With the growth of the Chinese market, the global stage for design is shifting eastward. Roger Lin, the Vice President of Nova Design has experienced this transformation first hand. In the past, due to the OEM and ODM industrial model, design in Taiwan was focused on manufacturing products for the Western market. With Western brands now attempting to enter the Chinese market, that focus has changed. These companies are understanding that their products and services need to suit the requirements and preferences of the Chinese market. “The focus of the global design industry has shifted from the West onto the Chinese market, and we are fortunate enough to be part of this historic change,” he states.
80 percent of a design should address universal, human-centric needs and values, and 20 percent of a design should cater to regional preferences, Lin states. Designers should be strive to balance the behaviors of international consumers against ergonomics, and at the same time, designers need to be aware of differences across regions and cultures. This will create diversity in design. Industrial design is a product of modern industrialism, and as such, many products are developed as a reaction to the needs and the economic situation of the consumer. Design products, therefore, have become a measure for evaluating the progress of society. This is part of the reason why the pioneers of the Industrial Revolution were also the drivers of design trends.
When Western companies attempt to expand into the Chinese market, they realise that regional preferences, that 20 percent of a design, are becoming more and more important. Due to China’s market-focused economy, these brands have to invest in understanding these different regional demands and then learning how to incorporate them into their products. “Nova Design started to receive queries from Western brands that were trying to enter the Chinese market,” Lin explains. “We are in direct communication with the market, which made us an attractive company to work with. We also have a ‘design research’ tool that helps us translate marketing language into product design language. This allows us to switch roles between marketing and designing. We have a front row seat in this period of historical change.”
What exactly is the Chinese market demanding? Lin cites a case in which Nova Design was tasked with designing a refrigerator line for Midea Group in China five years ago. The company’s research revealed that there were strong differences in exterior aesthetics and function preferences across tier-one and tier-two Chinese cities. Consumers in tier-one cities preferred the simple, sleek designs favored by Western brands, which in their eyes were indicative of an elegant, high-end product. Consumers in tier-two cities preferred designs with more detail; they were looking for products that were more fun, and more eye-catching.
As consumers in tier-one Chinese cities started to shop for their groceries on a weekly basis, their fresh produce storage requirements changed. They preferred fridges with flexible compartments and the option for independent temperature control incorporated into the design. “In the hypermarkets in Taiwan, you see 20 refrigerator models at most. In China, there are often more than a hundred options available. This taught us that different lifestyles, different habits of use, and different values and preferences will greatly influence fridge design trends. This shift in market perception is helping to lift the status of design and provides the industry with space to grow.

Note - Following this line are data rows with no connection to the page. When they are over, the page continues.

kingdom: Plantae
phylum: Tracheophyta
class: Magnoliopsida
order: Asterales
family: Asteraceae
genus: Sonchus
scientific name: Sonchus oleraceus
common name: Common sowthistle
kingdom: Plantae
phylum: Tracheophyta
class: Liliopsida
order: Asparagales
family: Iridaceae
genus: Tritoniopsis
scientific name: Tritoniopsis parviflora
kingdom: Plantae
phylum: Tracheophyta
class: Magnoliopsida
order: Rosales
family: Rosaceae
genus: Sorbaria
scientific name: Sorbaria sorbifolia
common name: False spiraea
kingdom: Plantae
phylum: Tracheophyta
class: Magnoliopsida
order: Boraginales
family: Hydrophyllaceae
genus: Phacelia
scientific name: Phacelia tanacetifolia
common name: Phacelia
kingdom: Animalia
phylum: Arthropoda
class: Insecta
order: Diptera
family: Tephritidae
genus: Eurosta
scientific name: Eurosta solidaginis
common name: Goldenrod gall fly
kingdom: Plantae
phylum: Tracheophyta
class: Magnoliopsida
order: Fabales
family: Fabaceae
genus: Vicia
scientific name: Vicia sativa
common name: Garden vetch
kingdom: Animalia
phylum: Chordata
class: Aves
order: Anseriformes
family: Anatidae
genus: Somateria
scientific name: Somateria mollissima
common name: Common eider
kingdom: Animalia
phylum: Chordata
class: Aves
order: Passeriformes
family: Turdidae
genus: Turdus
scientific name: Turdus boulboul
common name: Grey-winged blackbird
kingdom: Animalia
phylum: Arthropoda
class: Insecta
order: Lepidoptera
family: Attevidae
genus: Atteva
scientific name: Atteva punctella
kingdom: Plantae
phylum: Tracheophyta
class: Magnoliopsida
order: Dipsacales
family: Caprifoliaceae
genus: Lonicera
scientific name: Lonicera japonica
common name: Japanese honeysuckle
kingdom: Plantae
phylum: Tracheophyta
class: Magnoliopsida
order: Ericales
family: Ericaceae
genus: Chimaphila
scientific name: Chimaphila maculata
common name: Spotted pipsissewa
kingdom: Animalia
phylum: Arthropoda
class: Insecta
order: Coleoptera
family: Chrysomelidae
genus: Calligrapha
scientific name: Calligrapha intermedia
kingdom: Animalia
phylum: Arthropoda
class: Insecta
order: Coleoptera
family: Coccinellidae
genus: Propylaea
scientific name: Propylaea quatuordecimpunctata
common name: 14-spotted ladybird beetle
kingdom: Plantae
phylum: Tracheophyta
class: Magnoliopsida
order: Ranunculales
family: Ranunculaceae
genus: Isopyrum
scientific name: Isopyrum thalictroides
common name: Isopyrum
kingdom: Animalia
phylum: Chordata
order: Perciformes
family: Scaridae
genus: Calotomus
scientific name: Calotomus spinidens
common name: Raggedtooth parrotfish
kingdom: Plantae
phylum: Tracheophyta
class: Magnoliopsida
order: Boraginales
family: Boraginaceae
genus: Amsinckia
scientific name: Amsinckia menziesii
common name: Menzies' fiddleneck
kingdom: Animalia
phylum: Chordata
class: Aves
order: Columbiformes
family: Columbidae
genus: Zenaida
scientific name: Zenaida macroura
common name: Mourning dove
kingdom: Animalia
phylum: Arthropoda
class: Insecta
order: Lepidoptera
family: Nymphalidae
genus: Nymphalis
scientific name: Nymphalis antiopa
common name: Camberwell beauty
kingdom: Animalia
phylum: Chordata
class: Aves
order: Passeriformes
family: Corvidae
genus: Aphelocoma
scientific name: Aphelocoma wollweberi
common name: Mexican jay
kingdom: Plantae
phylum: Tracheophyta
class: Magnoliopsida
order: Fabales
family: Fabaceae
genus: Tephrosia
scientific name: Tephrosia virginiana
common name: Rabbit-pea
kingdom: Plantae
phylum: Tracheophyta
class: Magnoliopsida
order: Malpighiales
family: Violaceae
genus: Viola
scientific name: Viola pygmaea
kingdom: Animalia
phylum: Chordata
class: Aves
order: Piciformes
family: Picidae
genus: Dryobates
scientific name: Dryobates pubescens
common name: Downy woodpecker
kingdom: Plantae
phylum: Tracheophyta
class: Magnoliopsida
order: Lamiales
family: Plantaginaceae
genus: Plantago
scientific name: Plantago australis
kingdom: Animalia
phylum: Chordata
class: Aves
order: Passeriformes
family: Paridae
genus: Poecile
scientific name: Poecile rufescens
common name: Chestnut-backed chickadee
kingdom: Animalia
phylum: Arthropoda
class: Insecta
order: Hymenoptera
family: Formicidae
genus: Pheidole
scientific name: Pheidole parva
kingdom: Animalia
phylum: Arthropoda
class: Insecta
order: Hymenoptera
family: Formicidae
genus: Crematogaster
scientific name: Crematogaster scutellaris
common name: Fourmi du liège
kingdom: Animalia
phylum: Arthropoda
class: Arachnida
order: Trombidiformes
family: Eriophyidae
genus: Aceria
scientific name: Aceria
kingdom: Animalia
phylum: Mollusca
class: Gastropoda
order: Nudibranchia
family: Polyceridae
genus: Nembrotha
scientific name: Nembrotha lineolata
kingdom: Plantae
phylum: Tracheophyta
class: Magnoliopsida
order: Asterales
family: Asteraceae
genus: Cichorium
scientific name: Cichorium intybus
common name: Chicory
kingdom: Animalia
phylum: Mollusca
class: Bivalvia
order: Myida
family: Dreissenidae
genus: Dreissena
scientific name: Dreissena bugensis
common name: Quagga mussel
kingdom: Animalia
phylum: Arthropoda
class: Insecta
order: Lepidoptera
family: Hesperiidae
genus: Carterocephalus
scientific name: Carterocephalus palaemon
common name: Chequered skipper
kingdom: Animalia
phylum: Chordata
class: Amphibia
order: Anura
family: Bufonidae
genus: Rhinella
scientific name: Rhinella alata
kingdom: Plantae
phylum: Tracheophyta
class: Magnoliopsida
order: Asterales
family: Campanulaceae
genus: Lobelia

The user, the environment, the product, and the way they all interact together are the most important elements to consider when thinking about design. “When targeting the Chinese market, a designer has to have a thorough understanding of the environment, the user habits, and the values of Chinese people. At the same time, the designer needs to connect all these elements together in a logical way, because a superficial design won’t attract or move a consumer,” Lin says.
About Roger Lin
Roger Lin is Vice President of Design at the global industrial design company, Nova Design. He graduated in industrial design from National Cheng Kung University (NCKU) in Taiwan, and completed his postgraduate degree in the Department of Industrial and Commercial Design at National Taiwan University of Science and Technology (NTUST). He has 25 years of experience in the design industry, and has participated in the design of over 500 projects, from transportation vehicles, 3C products, and fitness equipment to medical equipment and culture/creative products. From 1998 onwards, Lin has been working in the field of design education.
He currently serves as a part-time assistant professor in the Department of Industrial and Commercial Design at NTUST, a position in which he can share his experience in the integration of practical and theoretical design. Roger Lin also serves on the judging panels of various renowned domestic and international design competitions including YODEX, Computex d&i awards, the Taiwan International Design Competition, the Y.S. Award, and the Liteon Award.